NUMBERVALUE is not the right tool for date or time text: The function converts number-formatted text only. Dates stored as text like "01/04/2026" should instead use DATEVALUE or VALUE, which understand date formats. Similarly, times stored as text should use TIMEVALUE. Passing a date string to NUMBERVALUE produces #VALUE! or an unexpected number.

Frequently Asked Questions

  • What is NUMBERVALUE used for in Excel?+
    NUMBERVALUE converts text representations of numbers into actual numeric values — with explicit control over decimal and thousands separators. It is especially useful for international data, where the comma and period roles are swapped compared to US convention. Unlike the VALUE function, NUMBERVALUE does not rely on the machine's regional settings, making it reliable for shared workbooks opened on computers with different locales.
  • How do I convert European numbers like "1.234,56" to 1234.56?+
    Use =NUMBERVALUE(A2,",","."). The second argument tells NUMBERVALUE that the comma is the decimal separator in the source text. The third argument tells it that the period is the thousands separator. This converts "1.234,56" to 1234.56 on any machine regardless of regional settings. Always specify both arguments when the source data uses non-standard separators to guarantee consistent results.
  • What is the difference between NUMBERVALUE and VALUE?+
    VALUE converts text to numbers using the current locale's separator settings. It has no arguments for custom separators. Consequently, it fails on European-format numbers when running in a US-locale Excel. NUMBERVALUE solves this by accepting the source text's separator characters as explicit arguments, making it locale-independent. Use NUMBERVALUE whenever data may come from different regional formats. Use VALUE for simple cases where the source and destination locales are guaranteed to match.

More Questions About NUMBERVALUE

  • Does NUMBERVALUE handle percentage symbols?+
    Yes. Trailing percent signs are handled automatically. One "%" divides the result by 100, so "75%" becomes 0.75. Two "%%" divide by 100 twice, so "9%%" becomes 0.0009. To display the result as a percentage, apply the Percentage cell format to the result cell after conversion — the underlying value is already the correct decimal.
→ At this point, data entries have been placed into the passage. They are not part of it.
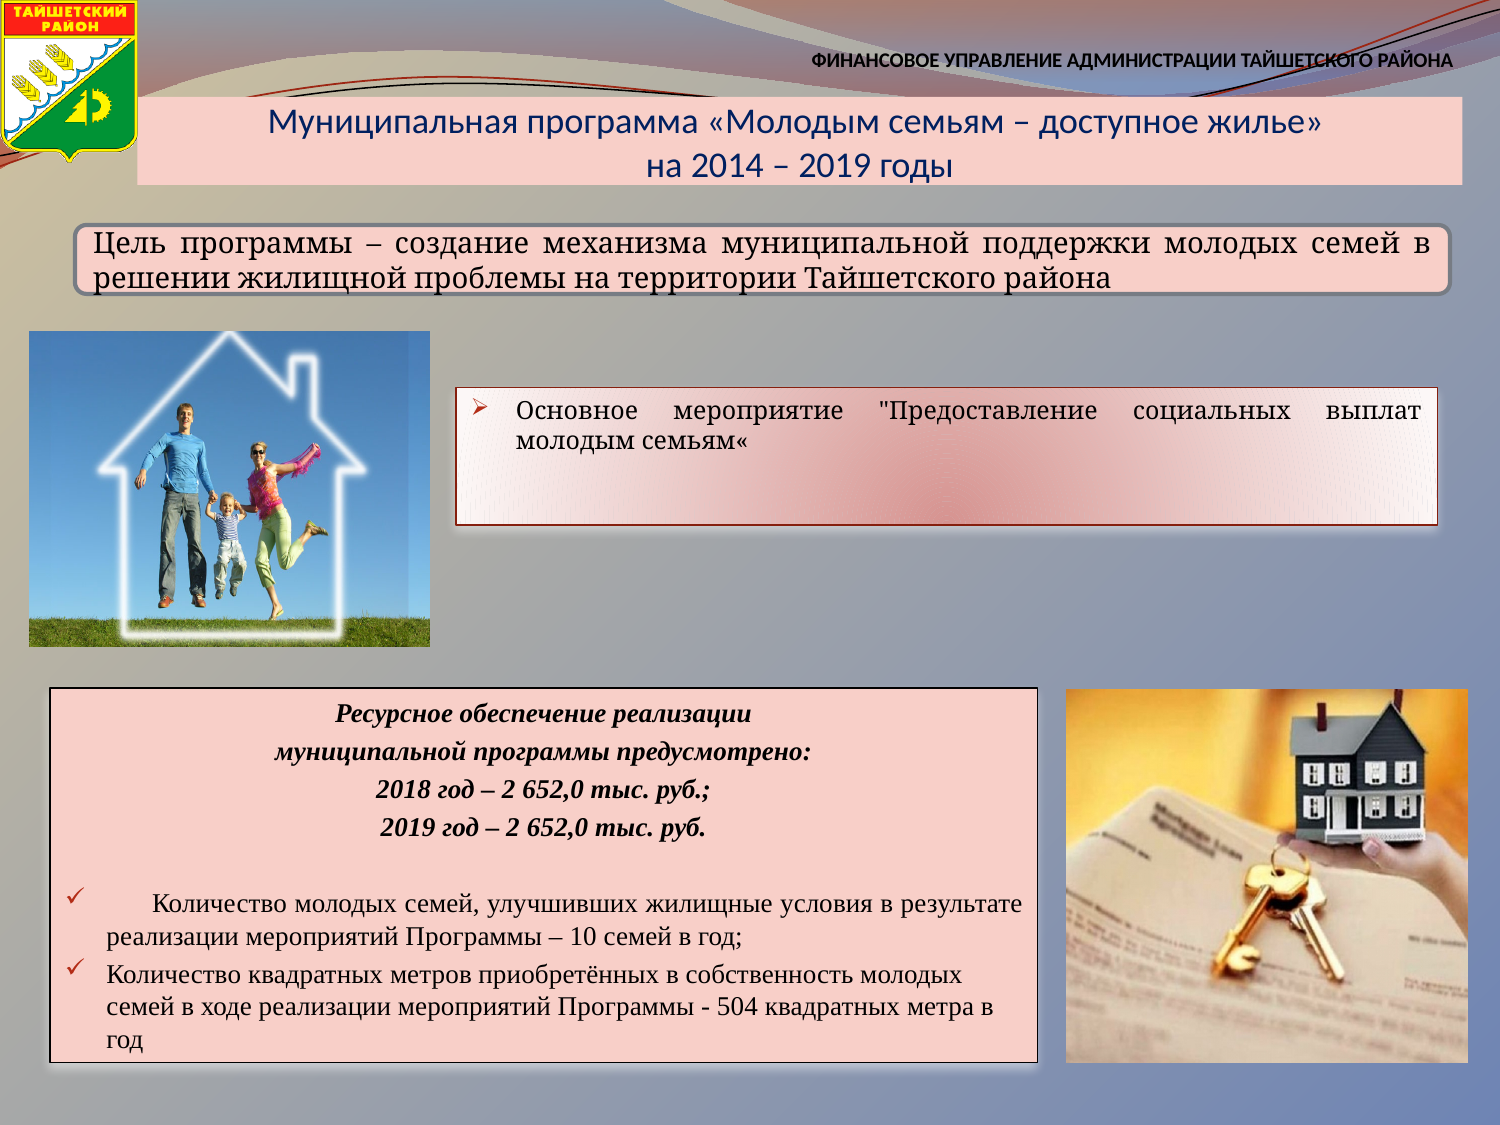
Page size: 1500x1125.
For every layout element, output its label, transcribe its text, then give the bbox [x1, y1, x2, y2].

picture [1066, 689, 1468, 1063]
picture [0, 0, 138, 163]
picture [28, 331, 430, 648]
text_box ФИНАНСОВОЕ УПРАВЛЕНИЕ АДМИНИСТРАЦИИ ТАЙШЕТСКОГО РАЙОНА [756, 22, 1500, 83]
title Муниципальная программа «Молодым семьям – доступное жилье» на 2014 – 2019 годы [137, 96, 1463, 185]
text_box Цель программы – создание механизма муниципальной поддержки молодых семей в решении жилищной проблемы на территории Тайшетского района [72, 222, 1453, 297]
text_box Основное мероприятие "Предоставление социальных выплат молодым семьям« [455, 387, 1438, 526]
table_header 2020 год [137, 96, 142, 169]
text_box Ресурсное обеспечение реализации муниципальной программы предусмотрено: 2018 год – 2 652,0 тыс. руб.; 2019 год – 2 652,0 тыс. руб. Количество молодых семей, улучшивших жилищные условия в результате реализации мероприятий Программы – 10 семей в год; Количество квадратных метров приобретённых в собственность молодых семей в ходе реализации мероприятий Программы - 504 квадратных метра в год [49, 687, 1038, 1063]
European percentage text like "12,5%" also works: =NUMBERVALUE("12,5%",",",".") returns 0.125.
  • Why does NUMBERVALUE return #VALUE!?+
    The four most common causes are: the decimal separator appears more than once in the text; the group separator appears after the decimal separator; the separator arguments do not match the characters actually in the source text; or the text contains a non-numeric character other than the separators and a trailing percent sign. Wrap in IFERROR to suppress the error: =IFERROR(NUMBERVALUE(A2,",","."),"")
  • Which Excel versions support NUMBERVALUE?+
    NUMBERVALUE is available in Excel 2013 and all later versions, including Microsoft 365, Excel 2024, 2021, 2019, and 2016. It also works in Excel for the web and Google Sheets. For Excel 2010 or earlier, use the VALUE function as a fallback — but note that VALUE depends on the machine's regional settings and may not correctly handle non-standard number formats.